▶ [Records]

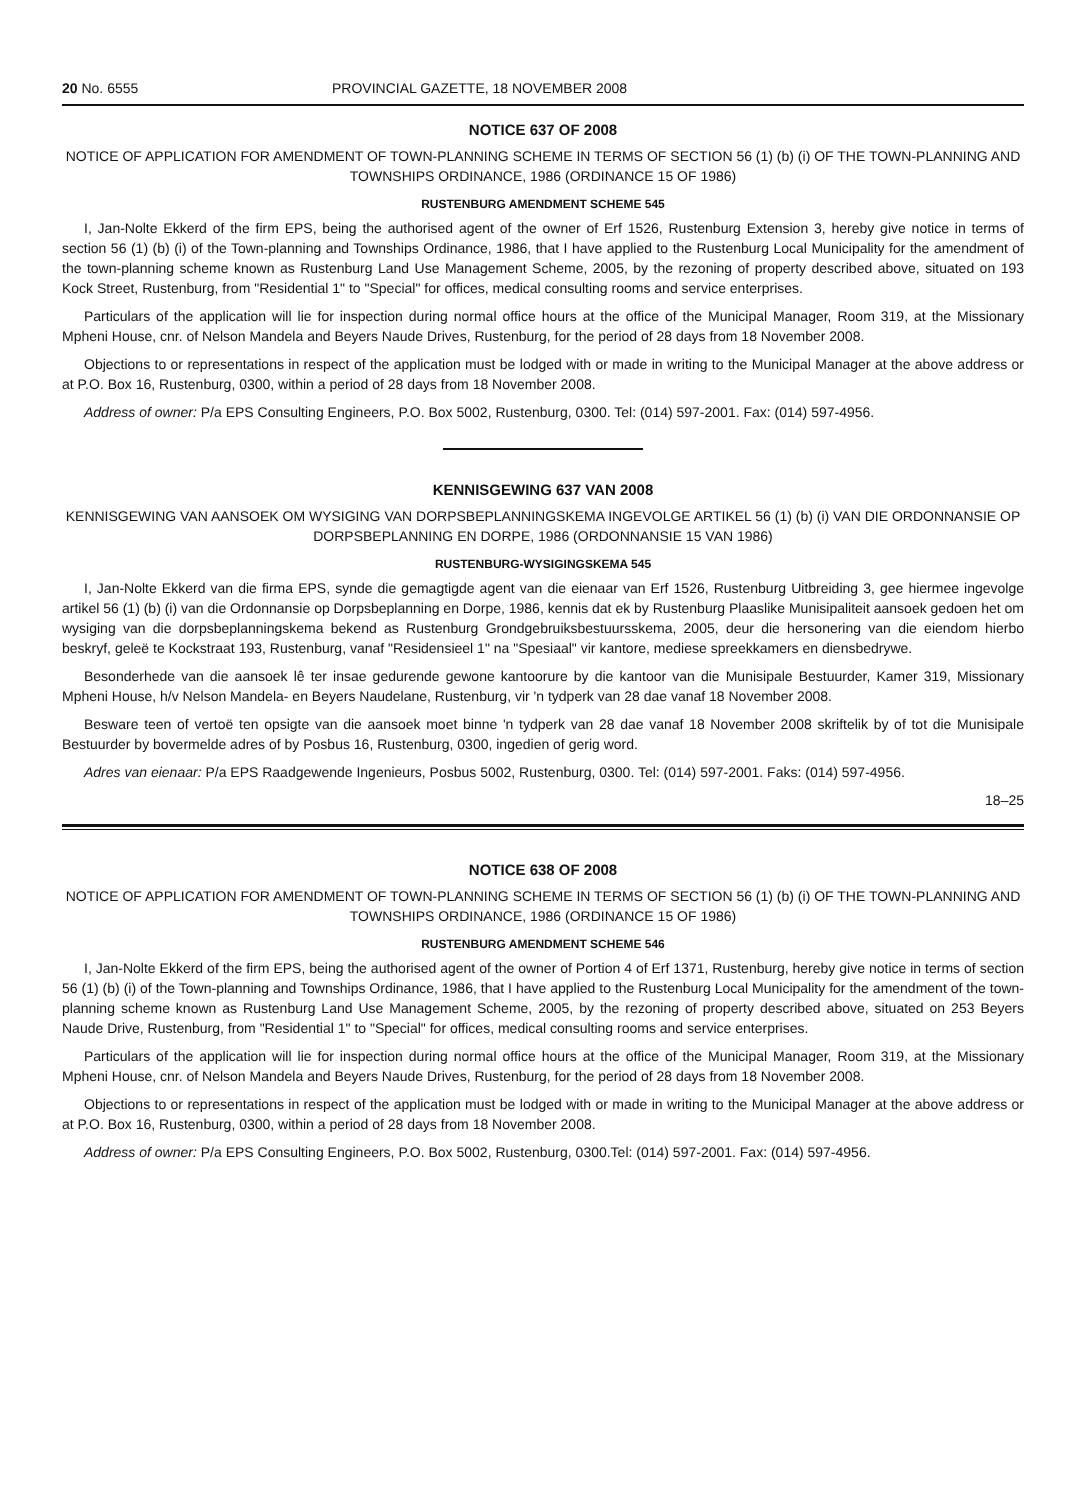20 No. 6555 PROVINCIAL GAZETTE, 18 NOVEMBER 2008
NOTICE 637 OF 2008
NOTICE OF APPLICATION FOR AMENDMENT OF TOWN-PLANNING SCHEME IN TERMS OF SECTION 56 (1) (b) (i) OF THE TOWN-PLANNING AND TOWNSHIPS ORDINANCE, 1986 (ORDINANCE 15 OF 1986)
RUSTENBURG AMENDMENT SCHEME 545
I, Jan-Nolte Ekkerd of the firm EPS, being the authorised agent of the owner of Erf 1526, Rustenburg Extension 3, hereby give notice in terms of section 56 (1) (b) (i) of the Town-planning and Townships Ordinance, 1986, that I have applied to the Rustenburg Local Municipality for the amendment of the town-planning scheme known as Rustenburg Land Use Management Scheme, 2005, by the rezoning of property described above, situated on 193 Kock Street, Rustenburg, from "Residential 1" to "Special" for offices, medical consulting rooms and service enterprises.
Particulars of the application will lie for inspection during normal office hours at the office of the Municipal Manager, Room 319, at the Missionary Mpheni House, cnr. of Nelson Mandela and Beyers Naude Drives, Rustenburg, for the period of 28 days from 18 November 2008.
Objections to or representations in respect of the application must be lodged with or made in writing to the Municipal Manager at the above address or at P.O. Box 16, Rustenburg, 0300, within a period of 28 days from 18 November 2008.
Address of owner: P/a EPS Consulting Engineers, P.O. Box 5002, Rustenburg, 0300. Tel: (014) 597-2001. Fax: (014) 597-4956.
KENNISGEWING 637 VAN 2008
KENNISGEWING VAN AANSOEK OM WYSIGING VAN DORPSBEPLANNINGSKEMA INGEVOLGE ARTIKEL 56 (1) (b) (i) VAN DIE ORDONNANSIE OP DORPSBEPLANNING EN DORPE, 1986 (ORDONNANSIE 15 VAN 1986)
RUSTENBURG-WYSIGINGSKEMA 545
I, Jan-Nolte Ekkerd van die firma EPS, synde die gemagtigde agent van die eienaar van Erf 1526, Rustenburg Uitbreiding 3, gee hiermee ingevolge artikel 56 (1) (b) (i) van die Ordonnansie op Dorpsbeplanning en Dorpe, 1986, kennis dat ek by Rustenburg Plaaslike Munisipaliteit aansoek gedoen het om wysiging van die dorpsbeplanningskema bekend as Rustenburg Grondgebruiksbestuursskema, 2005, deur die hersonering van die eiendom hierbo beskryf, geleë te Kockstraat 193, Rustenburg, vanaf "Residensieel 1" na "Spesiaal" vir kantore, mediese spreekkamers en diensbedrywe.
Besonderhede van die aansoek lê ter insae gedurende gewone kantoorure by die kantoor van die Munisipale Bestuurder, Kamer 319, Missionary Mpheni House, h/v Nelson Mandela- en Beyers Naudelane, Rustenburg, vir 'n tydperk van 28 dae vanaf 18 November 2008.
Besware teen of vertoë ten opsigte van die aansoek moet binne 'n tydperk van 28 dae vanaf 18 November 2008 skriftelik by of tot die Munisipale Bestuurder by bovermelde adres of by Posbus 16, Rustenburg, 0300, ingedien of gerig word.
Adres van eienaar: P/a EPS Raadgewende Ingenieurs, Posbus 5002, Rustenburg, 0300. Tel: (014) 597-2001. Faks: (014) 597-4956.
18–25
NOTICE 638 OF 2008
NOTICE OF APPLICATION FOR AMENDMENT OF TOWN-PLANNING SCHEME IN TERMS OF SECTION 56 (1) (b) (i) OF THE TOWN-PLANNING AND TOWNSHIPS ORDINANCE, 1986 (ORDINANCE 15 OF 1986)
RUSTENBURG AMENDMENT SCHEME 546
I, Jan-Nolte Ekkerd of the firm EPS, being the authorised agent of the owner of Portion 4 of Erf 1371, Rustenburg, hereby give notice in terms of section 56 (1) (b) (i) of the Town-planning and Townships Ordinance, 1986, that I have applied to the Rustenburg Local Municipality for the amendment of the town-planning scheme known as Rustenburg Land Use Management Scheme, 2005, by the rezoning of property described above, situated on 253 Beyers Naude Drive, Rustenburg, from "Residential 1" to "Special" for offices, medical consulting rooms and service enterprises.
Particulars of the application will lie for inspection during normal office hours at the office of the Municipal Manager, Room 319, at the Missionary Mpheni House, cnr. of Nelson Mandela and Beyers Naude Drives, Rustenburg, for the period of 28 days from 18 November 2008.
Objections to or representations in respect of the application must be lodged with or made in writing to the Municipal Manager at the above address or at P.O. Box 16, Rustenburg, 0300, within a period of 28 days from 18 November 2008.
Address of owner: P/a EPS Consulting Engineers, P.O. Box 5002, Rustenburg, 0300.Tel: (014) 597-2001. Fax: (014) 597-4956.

==

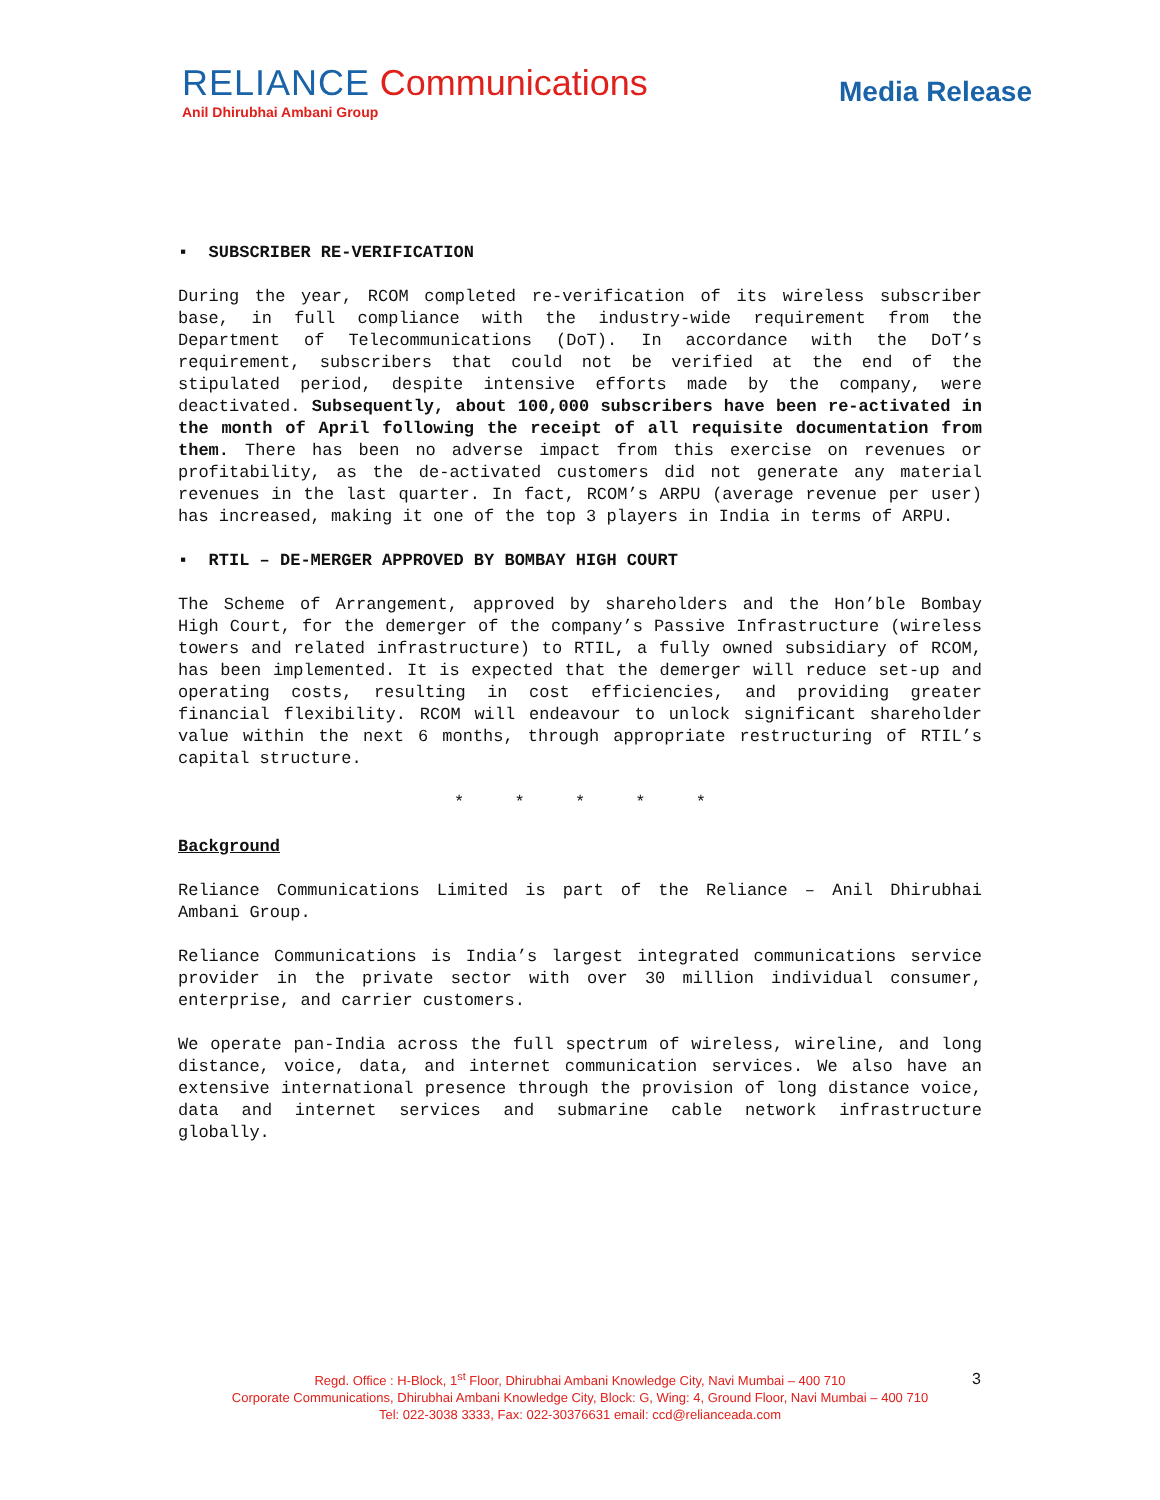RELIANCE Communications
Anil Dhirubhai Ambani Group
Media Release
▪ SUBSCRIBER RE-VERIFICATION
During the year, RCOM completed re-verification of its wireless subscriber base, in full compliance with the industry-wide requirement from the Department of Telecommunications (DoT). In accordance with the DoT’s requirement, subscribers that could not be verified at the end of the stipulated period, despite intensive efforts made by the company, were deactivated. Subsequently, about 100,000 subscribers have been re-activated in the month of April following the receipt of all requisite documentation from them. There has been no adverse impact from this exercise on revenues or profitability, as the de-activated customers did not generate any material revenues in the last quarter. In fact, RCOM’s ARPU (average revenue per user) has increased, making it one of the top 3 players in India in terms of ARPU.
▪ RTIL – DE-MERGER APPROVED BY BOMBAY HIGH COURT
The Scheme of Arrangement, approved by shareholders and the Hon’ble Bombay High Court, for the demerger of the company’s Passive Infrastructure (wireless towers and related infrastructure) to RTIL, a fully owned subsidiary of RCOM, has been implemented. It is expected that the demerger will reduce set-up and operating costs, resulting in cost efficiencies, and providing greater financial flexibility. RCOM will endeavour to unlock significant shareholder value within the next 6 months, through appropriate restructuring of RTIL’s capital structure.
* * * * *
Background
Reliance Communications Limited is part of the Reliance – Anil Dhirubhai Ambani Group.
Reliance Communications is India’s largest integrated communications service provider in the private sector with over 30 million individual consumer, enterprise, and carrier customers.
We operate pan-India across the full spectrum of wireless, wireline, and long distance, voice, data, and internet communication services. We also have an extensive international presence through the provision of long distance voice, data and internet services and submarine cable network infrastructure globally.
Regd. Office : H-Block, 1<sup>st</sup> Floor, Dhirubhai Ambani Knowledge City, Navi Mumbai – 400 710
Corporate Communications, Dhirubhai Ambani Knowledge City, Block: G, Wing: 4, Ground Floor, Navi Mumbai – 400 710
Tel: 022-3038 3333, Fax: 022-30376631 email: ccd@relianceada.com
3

▶ [About this task] In the listing above, find the lines holding the word "Floor" and copy them.

▶ [Task answer]
Regd. Office : H-Block, 1<sup>st</sup> Floor, Dhirubhai Ambani Knowledge City, Navi Mumbai – 400 710
Corporate Communications, Dhirubhai Ambani Knowledge City, Block: G, Wing: 4, Ground Floor, Navi Mumbai – 400 710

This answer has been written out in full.